Benjamin Poinsignon, associé gérant à l’Agence 147, agence immobilière dont le portefeuille comporte de nombreux logements dits « étudiants », meublés, non meublés, du F1 à la colocation.

Camille Erbstein, déléguée territoriale à l’AFEV METZ, gère, avec un bailleur social, une offre de logements : les colocations à projets solidaires (KAPS) , 6 colocations pour 18 étudiants dans un Quartier Prioritaire de la Ville de Metz. Cohésion dans les territoires, projets solidaires et loyers à petits prix, sont au centre de ce type d’offre de logements.

Le casse tête des rénovations

Avec un parc de 7000 logements pour le CROUS et 900 logements pour la MGEL Logement, ce sont de nombreuses résidences étudiantes qui doivent être maintenues dans un état acceptable pour l’entrée en logement étudiant.

Pour le CROUS, un certain nombre de résidences mériteraient d’être réhabilitées. Les résidences de Montplaisir dans l’agglomération nancéienne et deux résidences du Saulcy sont actuellement en travaux et en cours de rénovation. Au delà d’un simple coup de peinture, l’enjeu pour le CROUS Lorraine est de mettre fin aux chambres de 9m², qui « ne correspondent plus au confort » souhaité par les étudiants, au profit de chambres de 13,5m² incluant des sanitaires individuels.

Ces réhabilitations sont réalisées dans le cadre d’un contrat de plan pluriannuels état-région et d’un plan de relance décidé au niveau national. Entre le constat de la nécessité d’une réhabilitation et sa mise en oeuvre, les chantiers peuvent prendre plusieurs années, même si ces dernières années de nombreuses résidences CROUS ont bénéficiés d’un petit coup de frais.

Parmis les projets de nouvelles résidences CROUS, le P8, sur l’Ile du Saulcy, va sortir de terre et compenser le nombre de logements perdus suite à la réhabilitation de deux des sept résidences du Saulcy.

Du côté de la MGEL, ce sont 100 logements par an qui sont en réfection complète. La MGEL est vigilante, malgré un parc lorrain vieillissant, sur la mise en conformité permanente de ses logements. Dés qu’une nouvelle réglementation implique une mise aux normes des logements, la MGEL veille à l’accomplissement des travaux par le bailleur social propriétaire des murs.

Quant au GEC, résidence étudiante emblématique du campus Carnot à Nancy, désormais dans le giron de MGEL Logement, la réouverture devrait avoir lieu d’ici 2022-2023, avec une grande mise aux normes, une modernisation tout « en gardant l’esprit du GEC ».

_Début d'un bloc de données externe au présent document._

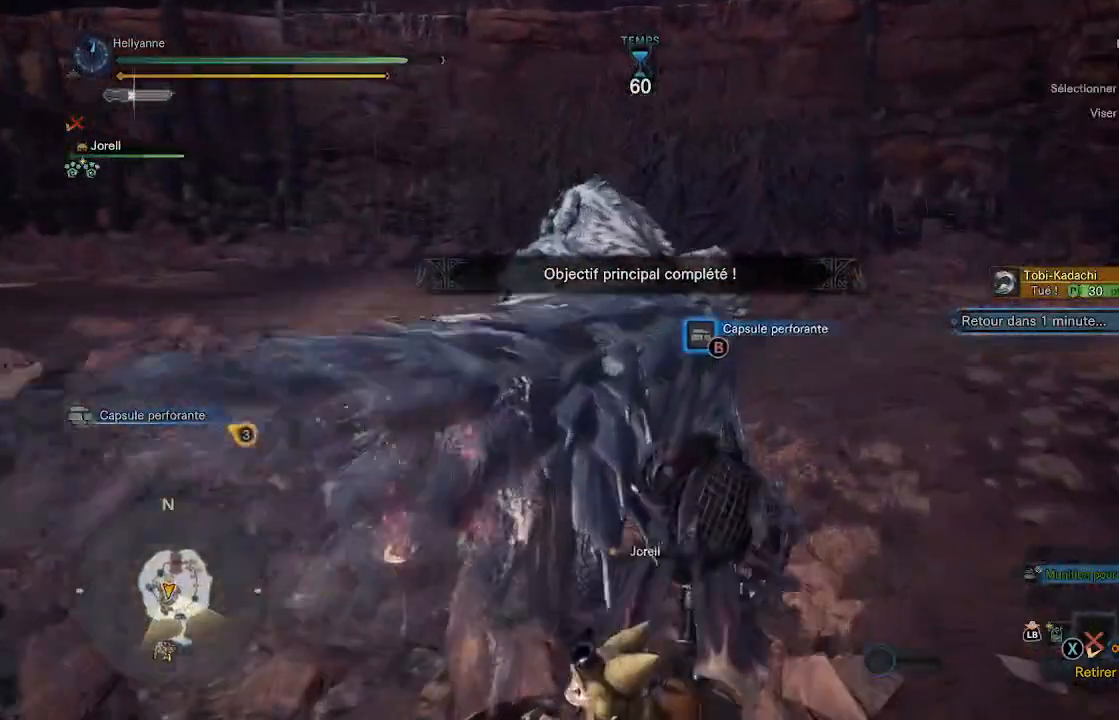
{"buttons": [], "left_stick": "right", "right_stick": "right", "events": [[150, "left_stick", "center"], [283, "right_stick", "right"], [383, "left_stick", "right"]]}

Dans le parc privé, Thibaut Poinsignon de l’Agence 147, « le professionnel est la pour garantir légalement le niveau de décence du logement », et les gestionnaires immobiliers doivent proposer un appartement de bonne qualité car « c’est son image de marque qui est en jeu ». Ce professionalisme n’empêche pas la disparité des logements et de pouvoir passer à travers un défaut important lors des visites ou de l’état des lieux d’entrée au logement. S’il peut arriver « des imprévus« , il faut « être le plus réactif possible » quand des problèmes surviennent. Il rappelle néanmoins l’importance de l’état des lieux d’entrée qui peut même être modifié dans un délai légal après l’entrée en logement.

Enfin du côté de l’AFEV, intermédiaire avec un bailleur social dans un Quartier Prioritaire de la Ville, « les logements ont été rénovés quand ils ont été mis à disposition du projet ». La présence de l’AFEV en tant qu’intermédiaire permet de faire le lien entre les étudiants en logement et le bailleur car « c’est compliqué de contacter un bailleur social qui peut avoir un parc immobilier assez énorme ».

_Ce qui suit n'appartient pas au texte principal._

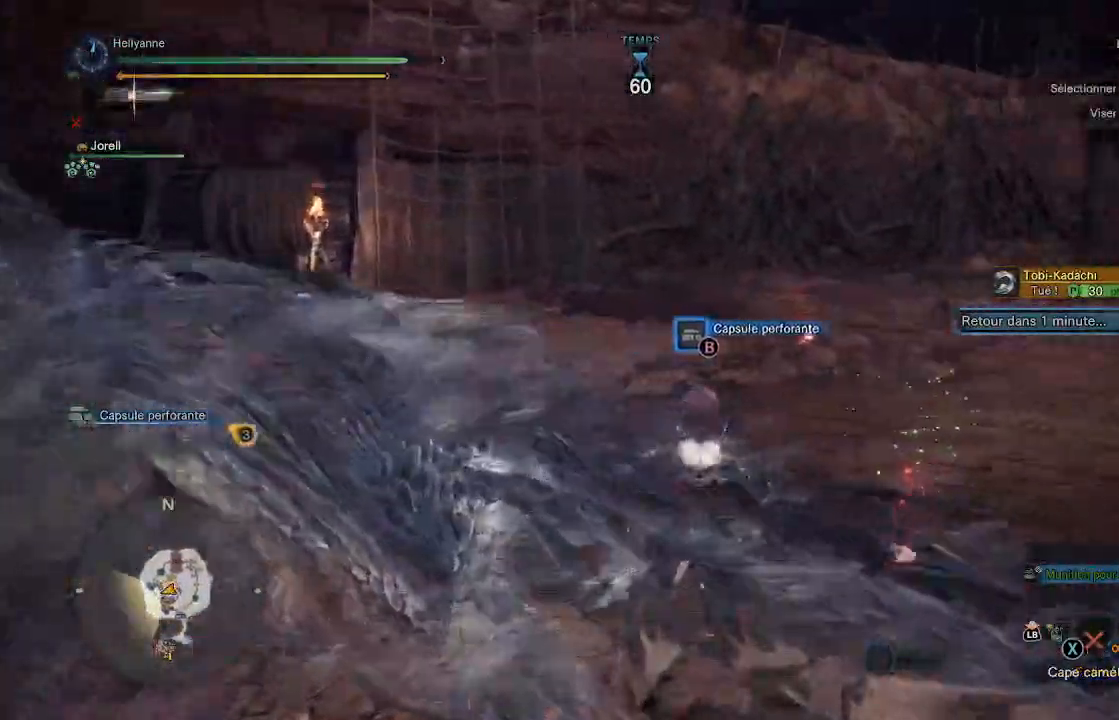
{"buttons": [], "left_stick": "up", "right_stick": "center", "events": [[167, "right_stick", "center"], [267, "left_stick", "up"]]}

Si le bailleur de l’AFEV laisse 21 jours pour modifier l’état des lieux d’entrée, Benjamin Poinsignon rappelle que le délai minimum légal pour modifier un état des lieux est de 10 jours sauf pour le chauffage dont le délai est laissé jusqu’au « premier jour de chauffe ». Pour toutes les autres réparations en cours de l’exploitation du logement, certaines réparations sont à la charge du locataire, d’autres à la charge du propriétaire. Néanmoins, il rappelle que pour chaque question concernant une réparation, « il ne faut pas hésiter à contacter le gestionnaire, qui est la pour aiguiller, orienter le locataire. »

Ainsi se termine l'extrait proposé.